The Referee’s ruling on my objection was quite startling and is the inspiration of this article.  I would not have been surprised if my objection was overruled on the basis of the above-mentioned need for efficiency or something like that; for example, the Referee could have said that the employer’s testimony identified the copy of Agreement as being a true and accurate copy of the original Agreement executed by, and applicable to, both parties regardless of whether the signatures were present.  Unfortunately, that is not what the Referee ruled.  He ruled that, by order of his superiors within the Department of Labor, the best evidence rule will no longer be applied at unemployment compensation hearings and, therefore, any objections made on that basis will be overruled.

I was absolutely shocked!  Suddenly practical laxity has declined into total abdication and ignorance of clearly established rules of evidence.

So, let this article forewarn any of you who practice Unemployment Compensation Law: the best evidence rule is currently, and indefinitely, in abeyance at Referee’s hearings in Pennsylvania.
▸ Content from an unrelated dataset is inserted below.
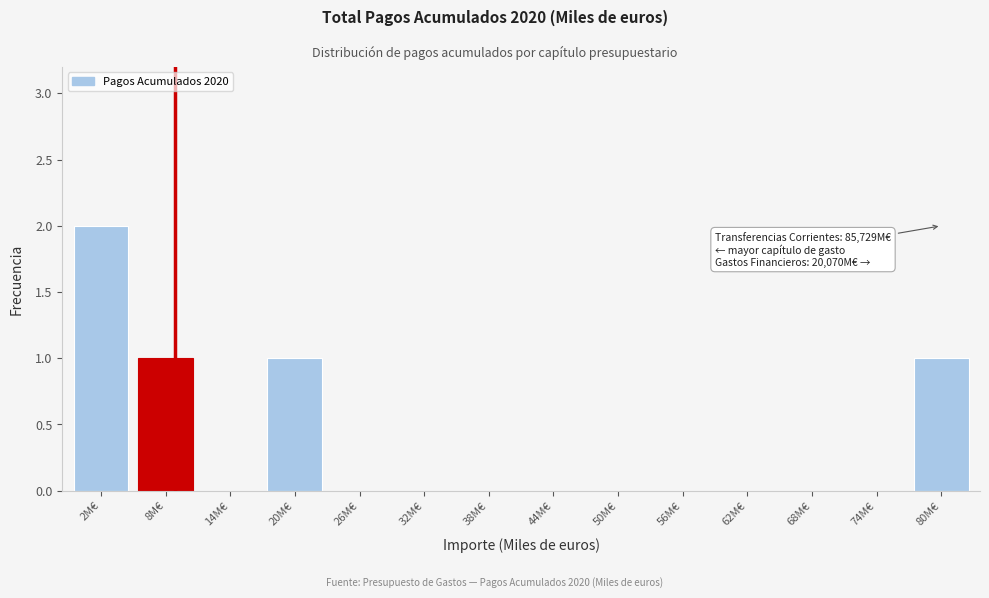

Reading left to right, extract all data points from this chart.

2M€=2	8M€=1	14M€=0	20M€=1	26M€=0	32M€=0	38M€=0	44M€=0	50M€=0	56M€=0	62M€=0	68M€=0	74M€=0	80M€=1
The Secret to Unemployment Compensation Defense

I have litigated dozens, if not hundreds, of unemployment compensation cases.  I represent both claimants and employers but I more frequently represent claimants.  I think it is fair to say that claimants are more likely to win an unemployment compensation case against an employer due the nature of the law, but I think employers could increase their chances of success if they just spent a little more time and effort pursuing, preparing, and presenting their cases.

When I represent claimants I object pretty aggressively to the testimony, documentation, and evidence presented by employers mainly because they almost always are, to some degree if not totally, hearsay.  I think my success in representing claimants is due, at least to some degree, in preventing the employer’s evidence from being presented.

Now, I admit that I don’t want to give my opponents any advantages, but I think some very basic things could go a long way for employers.  Employers just do not present sufficient competent evidence to win.  Documentation, as much as is relevant, is always helpful.  When wondering whether to bring something, it is always wiser to bring it and not need it than the opposite.  Unfortunately, much of the documentation brought as evidence contains the statements of people who do not appear at the unemployment compensation hearing and is, therefore, hearsay.

This leads me to the single biggest error made by employers at unemployment compensation hearings, which is their failure to bring witnesses.  If an employer wishes to have documentation with the statements of others introduced into evidence at an unemployment compensation hearing, then the employer must bring the person(s) who made the statements to the hearing to provide testimony as to the statements in the documentation.  Furthermore, if someone is terminated for cause, then a witness to the incident(s) of misconduct giving rise to the termination is critical to win an employer’s case.  Many employers will bring the “boss,” whether that is the C.E.O. or president or manager or what have you, as a witness.  The problem is that the boss is usually too disconnected to have any personal knowledge of the claimant’s alleged misconduct which gave rise to his termination.  Therefore, any testimony from the boss about the misconduct is hearsay.

Another typical mistake is to bring the human relations person to the hearing.  The same problem with the boss applies to the HR person.  While the HR person can certainly introduce documentation in a person’s employee file, this person too is almost always too disconnected from the claimant’s alleged misconduct to have personal knowledge of it; as a result his testimony is hearsay as well.

When it comes down to it, an employer must bring sufficient witnesses who have personal knowledge of the issues at hand to win its case, otherwise employers will consistently be at a disadvantage at unemployment compensation hearings.